Write completely sentences (with verbs!) to clarify what you need to do. As an example, it’s much more likely you’ll tackle “Call Maria about recipe” quickly than if you simply write “Maria.”

6. Check your planner a lot.
Check it frequently and leave it somewhere obvious when you’re in the home, a desk or table, ready for use. Don’t stuff it away on a corner as it will get forgotten. Pop it into your bag whenever you leave the house, in the same way you take your wallet and phone.

7. Choose a small passport or regular sized planner.
The smaller and smaller sized your planner is, the more inclined you is to carry it around and use it. Realistically, you need something that could fit in a handbag or backpack. Big, hefty desk planners are nice, but never as practical, until you record everything in your phone and transfer it later to your planner, but that’s yet another step. On a related note, choose a planner that draws your eye – something colorful and decorative – because that can help you to remember it and make you wish to use it.
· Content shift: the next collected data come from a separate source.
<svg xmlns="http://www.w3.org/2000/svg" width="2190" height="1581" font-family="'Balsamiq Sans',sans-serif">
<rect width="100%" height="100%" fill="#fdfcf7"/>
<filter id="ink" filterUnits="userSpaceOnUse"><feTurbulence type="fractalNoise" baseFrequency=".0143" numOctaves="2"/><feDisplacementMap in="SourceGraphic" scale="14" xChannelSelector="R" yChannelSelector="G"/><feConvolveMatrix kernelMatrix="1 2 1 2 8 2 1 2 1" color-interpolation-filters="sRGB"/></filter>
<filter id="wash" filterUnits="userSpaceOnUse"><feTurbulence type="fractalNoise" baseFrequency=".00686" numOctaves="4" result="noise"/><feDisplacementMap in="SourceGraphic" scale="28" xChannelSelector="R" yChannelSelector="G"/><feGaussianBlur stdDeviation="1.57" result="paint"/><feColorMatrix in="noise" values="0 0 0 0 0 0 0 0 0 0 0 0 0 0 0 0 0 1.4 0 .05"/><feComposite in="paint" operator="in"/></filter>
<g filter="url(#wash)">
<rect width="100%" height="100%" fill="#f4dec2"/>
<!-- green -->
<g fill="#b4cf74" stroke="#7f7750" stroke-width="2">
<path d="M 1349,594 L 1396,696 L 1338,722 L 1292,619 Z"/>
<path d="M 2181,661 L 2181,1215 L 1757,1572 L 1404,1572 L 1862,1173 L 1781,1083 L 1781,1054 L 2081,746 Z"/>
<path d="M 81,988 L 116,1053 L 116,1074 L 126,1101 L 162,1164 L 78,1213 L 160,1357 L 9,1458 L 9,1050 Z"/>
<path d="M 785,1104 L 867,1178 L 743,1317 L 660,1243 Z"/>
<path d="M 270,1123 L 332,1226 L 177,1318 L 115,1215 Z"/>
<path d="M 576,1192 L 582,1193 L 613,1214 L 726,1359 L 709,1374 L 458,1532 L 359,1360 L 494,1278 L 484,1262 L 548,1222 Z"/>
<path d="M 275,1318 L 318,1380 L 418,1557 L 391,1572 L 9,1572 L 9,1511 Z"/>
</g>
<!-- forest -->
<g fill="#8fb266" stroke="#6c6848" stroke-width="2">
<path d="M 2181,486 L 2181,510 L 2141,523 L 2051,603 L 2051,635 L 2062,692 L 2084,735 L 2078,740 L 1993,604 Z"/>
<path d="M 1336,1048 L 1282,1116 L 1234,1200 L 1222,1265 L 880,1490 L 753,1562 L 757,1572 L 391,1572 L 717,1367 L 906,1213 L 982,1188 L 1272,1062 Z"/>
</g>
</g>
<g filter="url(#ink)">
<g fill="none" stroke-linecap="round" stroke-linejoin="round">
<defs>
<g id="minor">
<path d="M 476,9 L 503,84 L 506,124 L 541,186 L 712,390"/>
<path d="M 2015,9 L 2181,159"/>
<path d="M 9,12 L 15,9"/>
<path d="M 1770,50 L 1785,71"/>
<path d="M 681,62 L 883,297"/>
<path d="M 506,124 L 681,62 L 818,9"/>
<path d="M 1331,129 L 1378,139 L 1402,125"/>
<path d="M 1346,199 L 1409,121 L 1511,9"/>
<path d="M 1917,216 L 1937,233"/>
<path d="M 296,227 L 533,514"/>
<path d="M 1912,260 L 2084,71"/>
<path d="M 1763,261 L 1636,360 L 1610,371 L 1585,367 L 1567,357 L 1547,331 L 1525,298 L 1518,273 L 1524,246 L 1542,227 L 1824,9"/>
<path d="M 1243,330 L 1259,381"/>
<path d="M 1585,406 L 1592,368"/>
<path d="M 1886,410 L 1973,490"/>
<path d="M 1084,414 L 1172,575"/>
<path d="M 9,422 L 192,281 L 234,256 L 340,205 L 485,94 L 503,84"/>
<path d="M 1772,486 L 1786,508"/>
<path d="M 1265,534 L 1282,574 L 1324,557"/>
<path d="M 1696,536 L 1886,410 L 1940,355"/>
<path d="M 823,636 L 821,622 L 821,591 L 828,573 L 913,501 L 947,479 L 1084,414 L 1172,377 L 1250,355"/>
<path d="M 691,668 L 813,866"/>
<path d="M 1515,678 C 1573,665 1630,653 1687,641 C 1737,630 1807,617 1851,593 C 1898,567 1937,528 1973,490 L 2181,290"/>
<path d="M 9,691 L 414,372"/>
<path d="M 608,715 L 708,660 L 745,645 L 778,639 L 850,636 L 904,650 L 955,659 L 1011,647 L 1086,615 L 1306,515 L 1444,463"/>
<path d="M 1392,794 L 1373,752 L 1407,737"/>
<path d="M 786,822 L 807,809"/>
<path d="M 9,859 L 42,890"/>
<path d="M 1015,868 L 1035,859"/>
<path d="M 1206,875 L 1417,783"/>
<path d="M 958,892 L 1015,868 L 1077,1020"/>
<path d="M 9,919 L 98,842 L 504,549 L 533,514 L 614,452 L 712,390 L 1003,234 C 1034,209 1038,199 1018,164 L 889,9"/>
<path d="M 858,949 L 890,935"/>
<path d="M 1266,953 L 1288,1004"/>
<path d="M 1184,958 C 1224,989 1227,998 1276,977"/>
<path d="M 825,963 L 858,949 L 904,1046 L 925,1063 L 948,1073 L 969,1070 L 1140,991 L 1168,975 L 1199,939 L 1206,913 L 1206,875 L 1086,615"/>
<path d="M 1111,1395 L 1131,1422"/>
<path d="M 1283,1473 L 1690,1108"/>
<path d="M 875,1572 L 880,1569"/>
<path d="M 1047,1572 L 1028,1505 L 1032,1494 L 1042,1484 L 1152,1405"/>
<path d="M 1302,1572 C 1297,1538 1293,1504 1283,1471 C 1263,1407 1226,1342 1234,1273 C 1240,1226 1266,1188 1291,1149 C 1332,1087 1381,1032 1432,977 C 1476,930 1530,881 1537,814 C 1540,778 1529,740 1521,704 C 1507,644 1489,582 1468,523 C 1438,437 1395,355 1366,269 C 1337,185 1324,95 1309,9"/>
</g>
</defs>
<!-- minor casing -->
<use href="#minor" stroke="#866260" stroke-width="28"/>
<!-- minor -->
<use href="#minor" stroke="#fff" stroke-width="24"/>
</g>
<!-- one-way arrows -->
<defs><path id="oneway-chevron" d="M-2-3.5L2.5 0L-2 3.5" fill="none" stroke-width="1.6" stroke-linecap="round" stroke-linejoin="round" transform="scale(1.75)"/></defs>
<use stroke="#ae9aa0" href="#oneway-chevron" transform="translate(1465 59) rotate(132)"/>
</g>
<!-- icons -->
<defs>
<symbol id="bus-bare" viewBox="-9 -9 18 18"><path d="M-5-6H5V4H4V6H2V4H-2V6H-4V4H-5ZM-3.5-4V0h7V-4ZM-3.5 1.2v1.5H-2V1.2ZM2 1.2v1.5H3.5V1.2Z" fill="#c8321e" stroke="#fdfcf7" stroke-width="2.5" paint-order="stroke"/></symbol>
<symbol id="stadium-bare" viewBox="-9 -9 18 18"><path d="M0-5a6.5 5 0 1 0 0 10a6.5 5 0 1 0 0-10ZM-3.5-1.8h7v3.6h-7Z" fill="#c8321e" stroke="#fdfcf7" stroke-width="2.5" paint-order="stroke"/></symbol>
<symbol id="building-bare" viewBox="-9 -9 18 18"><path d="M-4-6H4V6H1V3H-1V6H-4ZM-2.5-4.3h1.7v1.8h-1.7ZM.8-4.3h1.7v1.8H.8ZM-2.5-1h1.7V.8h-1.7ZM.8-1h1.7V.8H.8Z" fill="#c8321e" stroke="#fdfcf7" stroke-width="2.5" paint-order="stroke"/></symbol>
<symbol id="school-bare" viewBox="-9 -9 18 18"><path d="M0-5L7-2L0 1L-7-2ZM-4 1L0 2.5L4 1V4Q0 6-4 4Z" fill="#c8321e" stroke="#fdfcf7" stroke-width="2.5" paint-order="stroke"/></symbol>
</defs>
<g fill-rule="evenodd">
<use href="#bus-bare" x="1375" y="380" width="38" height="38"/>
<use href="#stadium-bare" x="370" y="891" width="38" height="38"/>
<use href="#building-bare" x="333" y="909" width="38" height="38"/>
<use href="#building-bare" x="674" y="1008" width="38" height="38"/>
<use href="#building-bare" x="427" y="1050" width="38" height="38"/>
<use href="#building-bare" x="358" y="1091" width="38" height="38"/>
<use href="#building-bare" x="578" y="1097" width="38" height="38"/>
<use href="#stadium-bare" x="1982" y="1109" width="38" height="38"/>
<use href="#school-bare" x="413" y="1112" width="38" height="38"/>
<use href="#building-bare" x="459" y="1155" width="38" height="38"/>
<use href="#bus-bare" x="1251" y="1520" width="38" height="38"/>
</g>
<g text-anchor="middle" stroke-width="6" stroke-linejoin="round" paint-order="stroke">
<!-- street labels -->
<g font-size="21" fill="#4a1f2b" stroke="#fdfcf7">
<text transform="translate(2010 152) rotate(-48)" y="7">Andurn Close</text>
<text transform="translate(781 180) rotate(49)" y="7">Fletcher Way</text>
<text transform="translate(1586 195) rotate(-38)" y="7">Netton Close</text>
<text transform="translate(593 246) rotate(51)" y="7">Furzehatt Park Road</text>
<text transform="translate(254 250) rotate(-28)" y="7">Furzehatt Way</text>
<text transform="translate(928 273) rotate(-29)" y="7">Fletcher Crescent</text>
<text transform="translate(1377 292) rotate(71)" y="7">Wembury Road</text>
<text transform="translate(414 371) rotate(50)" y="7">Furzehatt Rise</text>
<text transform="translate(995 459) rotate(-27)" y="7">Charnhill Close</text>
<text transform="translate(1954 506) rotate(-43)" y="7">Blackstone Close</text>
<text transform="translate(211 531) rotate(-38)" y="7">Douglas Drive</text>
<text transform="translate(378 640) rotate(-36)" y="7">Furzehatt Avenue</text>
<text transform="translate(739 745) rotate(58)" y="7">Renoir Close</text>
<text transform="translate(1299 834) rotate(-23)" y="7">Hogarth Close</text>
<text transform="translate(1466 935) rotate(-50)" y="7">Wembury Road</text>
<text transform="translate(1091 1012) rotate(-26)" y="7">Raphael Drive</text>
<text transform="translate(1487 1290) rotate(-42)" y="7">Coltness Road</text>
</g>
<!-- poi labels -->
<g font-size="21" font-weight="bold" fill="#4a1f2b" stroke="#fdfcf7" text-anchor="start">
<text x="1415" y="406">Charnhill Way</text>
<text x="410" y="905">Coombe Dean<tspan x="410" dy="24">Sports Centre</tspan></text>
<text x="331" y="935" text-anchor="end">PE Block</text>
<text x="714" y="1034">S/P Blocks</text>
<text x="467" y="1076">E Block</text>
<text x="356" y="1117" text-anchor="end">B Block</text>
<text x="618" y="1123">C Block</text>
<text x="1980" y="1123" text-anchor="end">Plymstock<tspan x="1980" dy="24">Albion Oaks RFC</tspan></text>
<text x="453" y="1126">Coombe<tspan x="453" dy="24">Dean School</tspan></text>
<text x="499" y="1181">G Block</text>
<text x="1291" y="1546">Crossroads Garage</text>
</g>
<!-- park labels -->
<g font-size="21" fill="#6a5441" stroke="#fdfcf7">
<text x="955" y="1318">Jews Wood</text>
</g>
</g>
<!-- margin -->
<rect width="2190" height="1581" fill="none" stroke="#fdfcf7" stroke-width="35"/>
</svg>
8. Don’t stress about filling it up.
Sometimes the look of empty space makes people think they need to fill it up. Don’t go there because you’ll burn out and weary in your planner. Rather, allow your planner to be reflective of your daily life at a certain time. Some weeks will be jam-packed; others empty by comparison.

You will have to determine your personal style, whether you like to write down everything as a kind of brain dump, or if you prefer to stick with only relevant scheduling stuff. Some individuals like designs with calendars on the left and lined/graph paper on the proper, allowing for note-taking. Alternatively, you will get a slender notebook that slips into the trunk of the planner for writing down items that don’t match particular days.